The reason to wipe dalvik cache is because of the conflicts in the new code that is found from ROM version to ROM version.


----------



## pchoi94 (Sep 19, 2011)

klinster said:


> The reason to wipe dalvik cache is because of the conflicts in the new code that is found from ROM version to ROM version.


Thanks, so I take it that means that wiping dalvik cache is a one-time operation whenever you flash a new ROM and you shouldn't have to do it again until you flash another ROM. However, I see on forums all the time people suggesting or talking about wiping their dalvik cache every time they have an issue, or as a first resort for troubleshooting. Some people even say they wipe their dalvik cache on a daily or weekly basis.

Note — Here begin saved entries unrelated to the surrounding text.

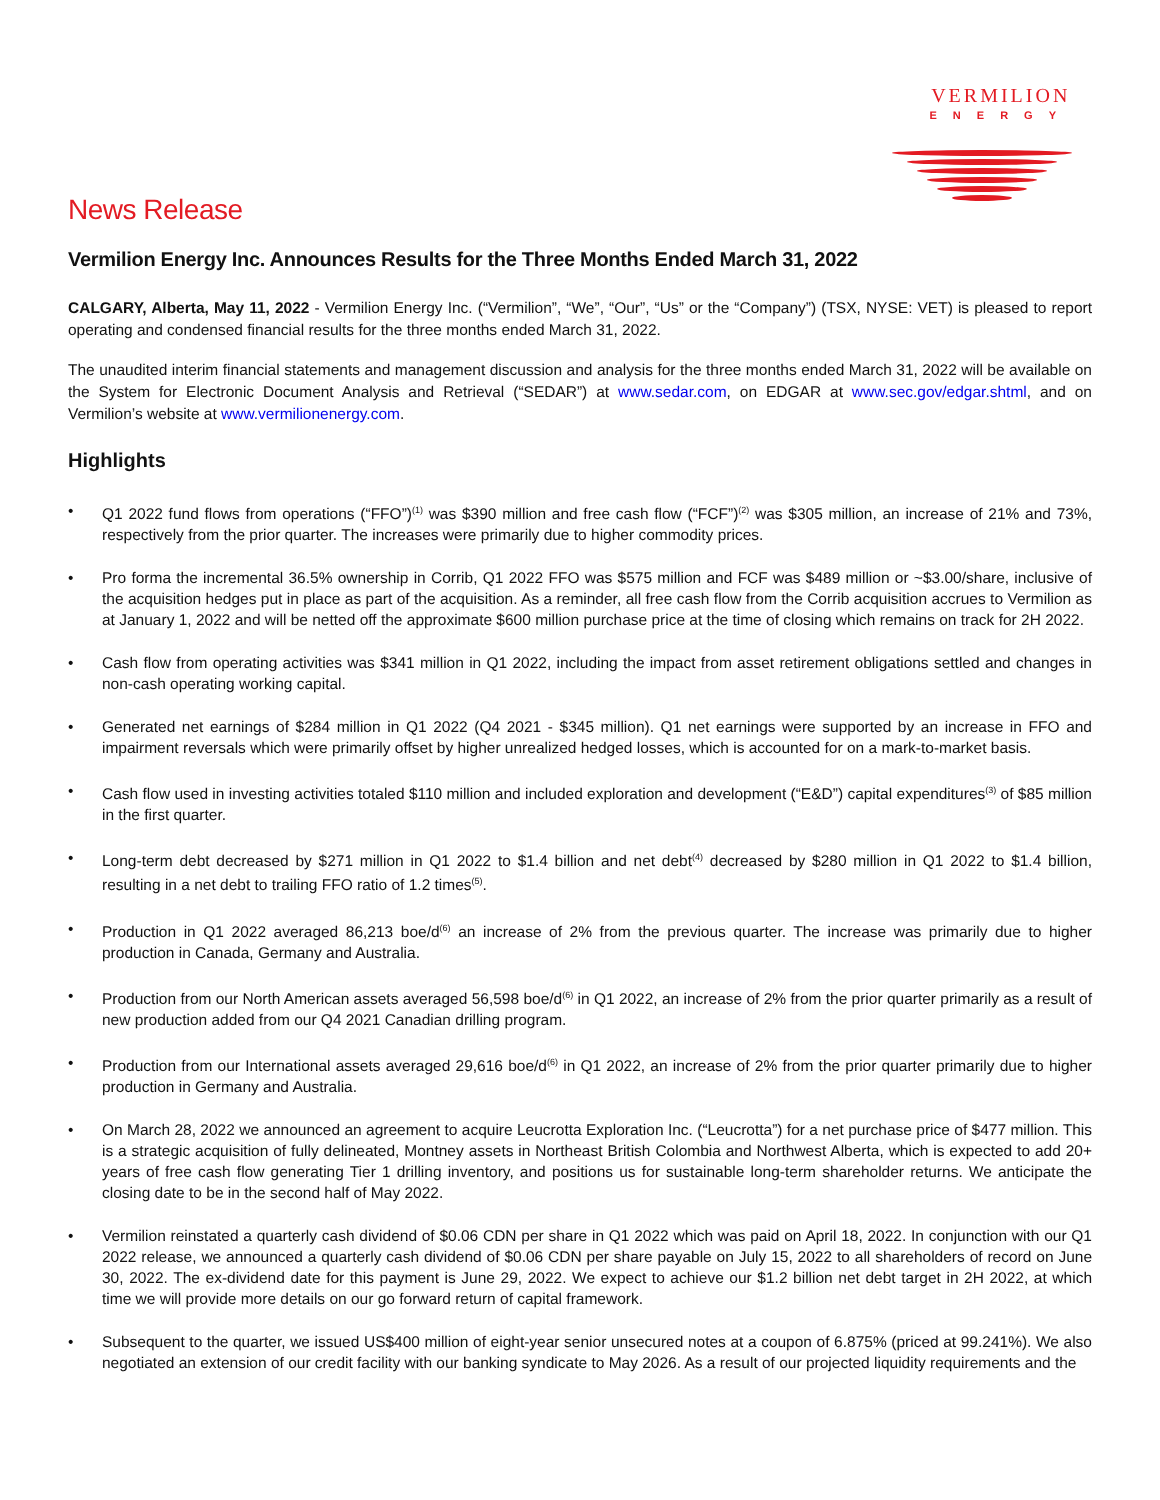VERMILION
ENERGY
News Release
Vermilion Energy Inc. Announces Results for the Three Months Ended March 31, 2022
CALGARY, Alberta, May 11, 2022 - Vermilion Energy Inc. (“Vermilion”, “We”, “Our”, “Us” or the “Company”) (TSX, NYSE: VET) is pleased to report operating and condensed financial results for the three months ended March 31, 2022.
The unaudited interim financial statements and management discussion and analysis for the three months ended March 31, 2022 will be available on the System for Electronic Document Analysis and Retrieval (“SEDAR”) at www.sedar.com, on EDGAR at www.sec.gov/edgar.shtml, and on Vermilion’s website at www.vermilionenergy.com.
Highlights
• Q1 2022 fund flows from operations (“FFO”)<sup>(1)</sup> was $390 million and free cash flow (“FCF”)<sup>(2)</sup> was $305 million, an increase of 21% and 73%, respectively from the prior quarter. The increases were primarily due to higher commodity prices.
• Pro forma the incremental 36.5% ownership in Corrib, Q1 2022 FFO was $575 million and FCF was $489 million or ~$3.00/share, inclusive of the acquisition hedges put in place as part of the acquisition. As a reminder, all free cash flow from the Corrib acquisition accrues to Vermilion as at January 1, 2022 and will be netted off the approximate $600 million purchase price at the time of closing which remains on track for 2H 2022.
• Cash flow from operating activities was $341 million in Q1 2022, including the impact from asset retirement obligations settled and changes in non-cash operating working capital.
• Generated net earnings of $284 million in Q1 2022 (Q4 2021 - $345 million). Q1 net earnings were supported by an increase in FFO and impairment reversals which were primarily offset by higher unrealized hedged losses, which is accounted for on a mark-to-market basis.
• Cash flow used in investing activities totaled $110 million and included exploration and development (“E&D”) capital expenditures<sup>(3)</sup> of $85 million in the first quarter.
• Long-term debt decreased by $271 million in Q1 2022 to $1.4 billion and net debt<sup>(4)</sup> decreased by $280 million in Q1 2022 to $1.4 billion, resulting in a net debt to trailing FFO ratio of 1.2 times<sup>(5)</sup>.
• Production in Q1 2022 averaged 86,213 boe/d<sup>(6)</sup> an increase of 2% from the previous quarter. The increase was primarily due to higher production in Canada, Germany and Australia.
• Production from our North American assets averaged 56,598 boe/d<sup>(6)</sup> in Q1 2022, an increase of 2% from the prior quarter primarily as a result of new production added from our Q4 2021 Canadian drilling program.
• Production from our International assets averaged 29,616 boe/d<sup>(6)</sup> in Q1 2022, an increase of 2% from the prior quarter primarily due to higher production in Germany and Australia.
• On March 28, 2022 we announced an agreement to acquire Leucrotta Exploration Inc. (“Leucrotta”) for a net purchase price of $477 million. This is a strategic acquisition of fully delineated, Montney assets in Northeast British Colombia and Northwest Alberta, which is expected to add 20+ years of free cash flow generating Tier 1 drilling inventory, and positions us for sustainable long-term shareholder returns. We anticipate the closing date to be in the second half of May 2022.
• Vermilion reinstated a quarterly cash dividend of $0.06 CDN per share in Q1 2022 which was paid on April 18, 2022. In conjunction with our Q1 2022 release, we announced a quarterly cash dividend of $0.06 CDN per share payable on July 15, 2022 to all shareholders of record on June 30, 2022. The ex-dividend date for this payment is June 29, 2022. We expect to achieve our $1.2 billion net debt target in 2H 2022, at which time we will provide more details on our go forward return of capital framework.
• Subsequent to the quarter, we issued US$400 million of eight-year senior unsecured notes at a coupon of 6.875% (priced at 99.241%). We also negotiated an extension of our credit facility with our banking syndicate to May 2026. As a result of our projected liquidity requirements and the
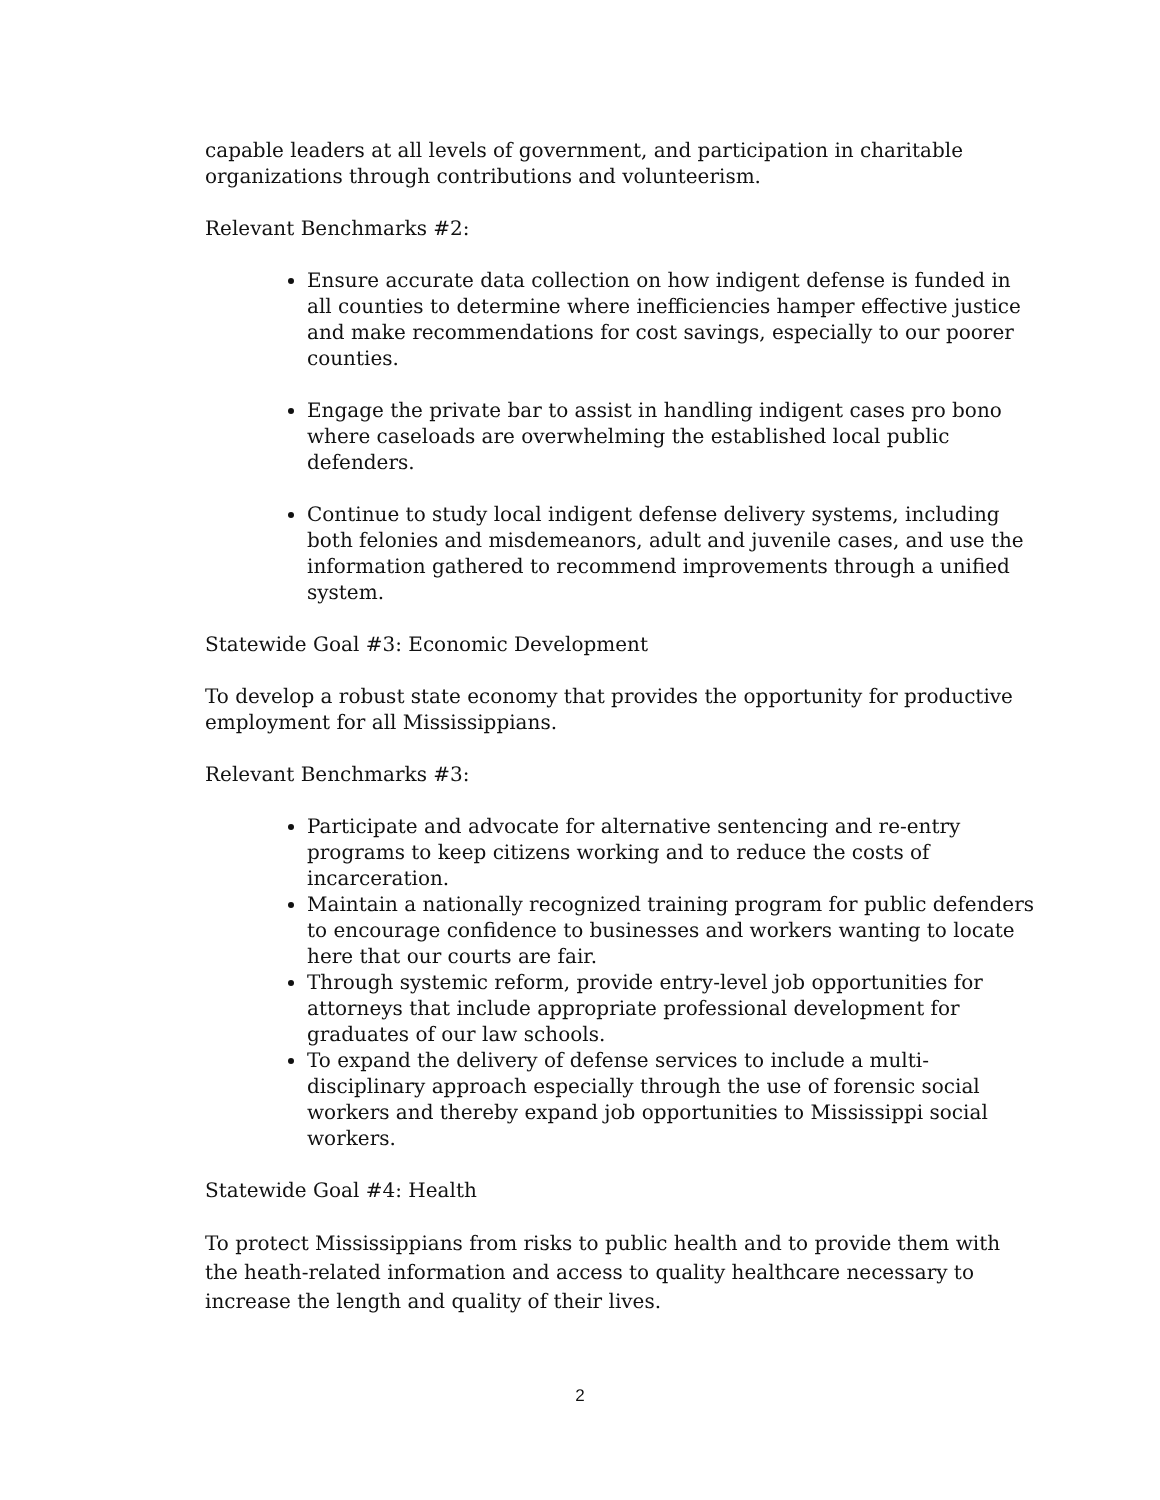capable leaders at all levels of government, and participation in charitable organizations through contributions and volunteerism.
Relevant Benchmarks #2:
Ensure accurate data collection on how indigent defense is funded in all counties to determine where inefficiencies hamper effective justice and make recommendations for cost savings, especially to our poorer counties.
Engage the private bar to assist in handling indigent cases pro bono where caseloads are overwhelming the established local public defenders.
Continue to study local indigent defense delivery systems, including both felonies and misdemeanors, adult and juvenile cases, and use the information gathered to recommend improvements through a unified system.
Statewide Goal #3: Economic Development
To develop a robust state economy that provides the opportunity for productive employment for all Mississippians.
Relevant Benchmarks #3:
Participate and advocate for alternative sentencing and re-entry programs to keep citizens working and to reduce the costs of incarceration.
Maintain a nationally recognized training program for public defenders to encourage confidence to businesses and workers wanting to locate here that our courts are fair.
Through systemic reform, provide entry-level job opportunities for attorneys that include appropriate professional development for graduates of our law schools.
To expand the delivery of defense services to include a multi-disciplinary approach especially through the use of forensic social workers and thereby expand job opportunities to Mississippi social workers.
Statewide Goal #4: Health
To protect Mississippians from risks to public health and to provide them with the heath-related information and access to quality healthcare necessary to increase the length and quality of their lives.
2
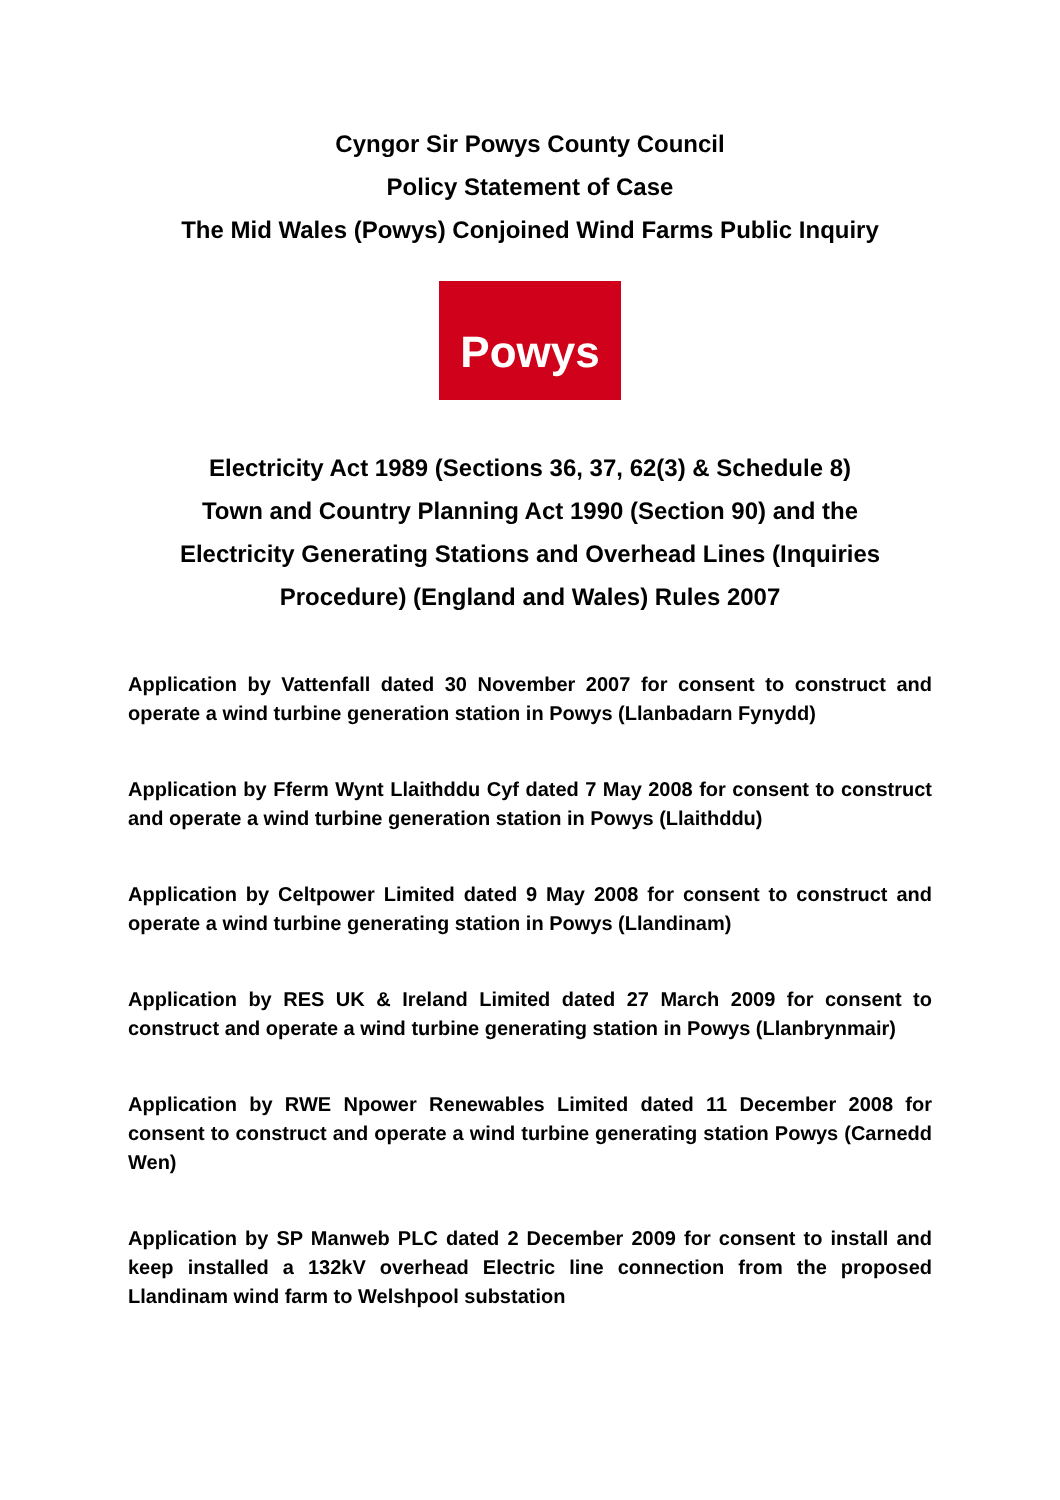Cyngor Sir Powys County Council
Policy Statement of Case
The Mid Wales (Powys) Conjoined Wind Farms Public Inquiry
Powys
Electricity Act 1989 (Sections 36, 37, 62(3) & Schedule 8)
Town and Country Planning Act 1990 (Section 90) and the
Electricity Generating Stations and Overhead Lines (Inquiries
Procedure) (England and Wales) Rules 2007
Application by Vattenfall dated 30 November 2007 for consent to construct and operate a wind turbine generation station in Powys (Llanbadarn Fynydd)
Application by Fferm Wynt Llaithddu Cyf dated 7 May 2008 for consent to construct and operate a wind turbine generation station in Powys (Llaithddu)
Application by Celtpower Limited dated 9 May 2008 for consent to construct and operate a wind turbine generating station in Powys (Llandinam)
Application by RES UK & Ireland Limited dated 27 March 2009 for consent to construct and operate a wind turbine generating station in Powys (Llanbrynmair)
Application by RWE Npower Renewables Limited dated 11 December 2008 for consent to construct and operate a wind turbine generating station Powys (Carnedd Wen)
Application by SP Manweb PLC dated 2 December 2009 for consent to install and keep installed a 132kV overhead Electric line connection from the proposed Llandinam wind farm to Welshpool substation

Should I be ignoring that advice as long as I do a wipe between flashing ROMs?

Thanks!


----------



## klinster (Jun 28, 2011)

pchoi94 said:


> Thanks, so I take it that means that wiping dalvik cache is a one-time operation whenever you flash a new ROM and you shouldn't have to do it again until you flash another ROM. However, I see on forums all the time people suggesting or talking about wiping their dalvik cache every time they have an issue, or as a first resort for troubleshooting. Some people even say they wipe their dalvik cache on a daily or weekly basis. Should I be ignoring that advice as long as I do a wipe between flashing ROMs?
> 
> Thanks!


Yes in theory that's how it works but something can go wrong - the features of some ROMs might be hacks and sometimes they b0rk - so a wipe of the Dalvik Cache can sometimes fix this.

If you do a complete wipe between flashing ROMs you'll be fine.


----------